Data section —
────────────────

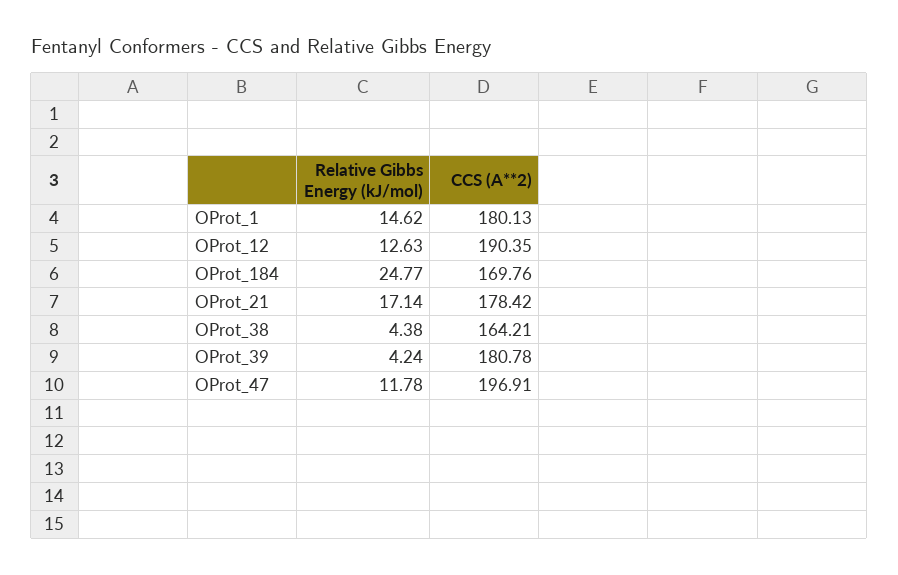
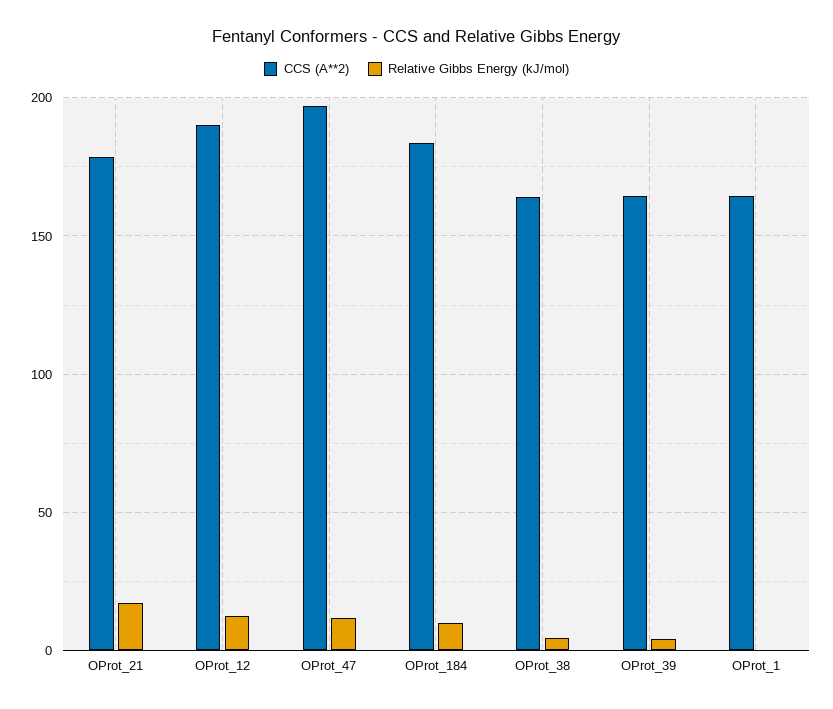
Relative Gibbs Energy (kJ/mol), OProt_1: 14.62 -> 0
CCS (A**2), OProt_1: 180.13 -> 165
Relative Gibbs Energy (kJ/mol), OProt_184: 24.77 -> 10
CCS (A**2), OProt_184: 169.76 -> 185
CCS (A**2), OProt_39: 180.78 -> 165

────────────────

What you will do —
Give the number of lines in the records above that contain the word "Gibbs". Reply with that number alone.

Written response —
2